In 1962, President Carter was elected to the Georgia Senate. He lost his first gubernatorial campaign in 1966, but ran again in the next election and won, becoming Georgia's 76th governor on January 12, 1971. While in office, his fellow governors selected him to serve as chairman of key regional boards, including the Southern Regional Education Board and the Appalachian Regional Commission. In 1973, he chaired the Democratic National Committee campaign for the 1974 congressional elections.On December 12, 1974, he announced his candidacy for president of the United States. He won his party's nomination on the first ballot at the 1976 Democratic National Convention and was elected president on November 2, 1976.
President Carter championed human rights throughout the world. Particularly noteworthy among the foreign policy accomplishments of the Carter administration were the Panama Canal treaties, the Camp David Accords, the treaty of peace between Egypt and Israel, the SALT II treaty with the Soviet Union, and the establishment of U.S. diplomatic relations with the People's Republic of China. In domestic affairs, the Carter administration launched a comprehensive energy program carried out by a new Department of Energy and oversaw deregulation in the energy, transportation, communications, and finance industries. His administration also created the Department of Education and developed major environmental protection legislation, including the Alaska Lands Act. President Carter's autobiography, Why Not the Best?, was published in 1975. He has written seven other books: Keeping Faith: Memoirs of a President (1982); Negotiation: The Alternative to Hostility (1984); The Blood of Abraham (1985); Everything to Gain: Making the Most of the Rest of Your Life, with Rosalynn Carter (1987); An Outdoor Journal (1988); Turning Point: A Candidate, A State, and A Nation Come of Age (1992); and Talking Peace: A Vision for the Next Generation (1993).
As university distinguished professor at Emory University in Atlanta, President Carter founded The Carter Center in 1982 in cooperation with the university. The Carter Center brings people and resources together to promote peace and human rights, to resolve conflict, to foster democracy and development, and to fight hunger and disease throughout the world.
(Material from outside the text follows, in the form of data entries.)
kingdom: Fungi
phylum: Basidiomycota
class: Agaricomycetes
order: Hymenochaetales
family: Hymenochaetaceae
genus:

The Carter Center has helped monitor elections in nearly a dozen countries. Its work has contributed to an increase in worldwide child immunization rates from 20 to 80 percent. The center has lead the fight to eradicate Guinea worm disease in the developing world by the end of 1995. It has also assisted African farmers to more than triple grain production. The Carter-Menil Human Rights Foundation awards a prize for outstanding contributions to the advancement of human rights. In 1991, President Carter launched The Atlanta Project, a community-wide effort to attack the social problems associated with poverty.
President Carter has also served on the board of directors of Habitat for Humanity. He and Mrs. Carter volunteer one week each year to help build homes for poor people in the United States and abroad. President Carter teaches Sunday school and is a deacon in the Maranatha Baptist Church of Plains.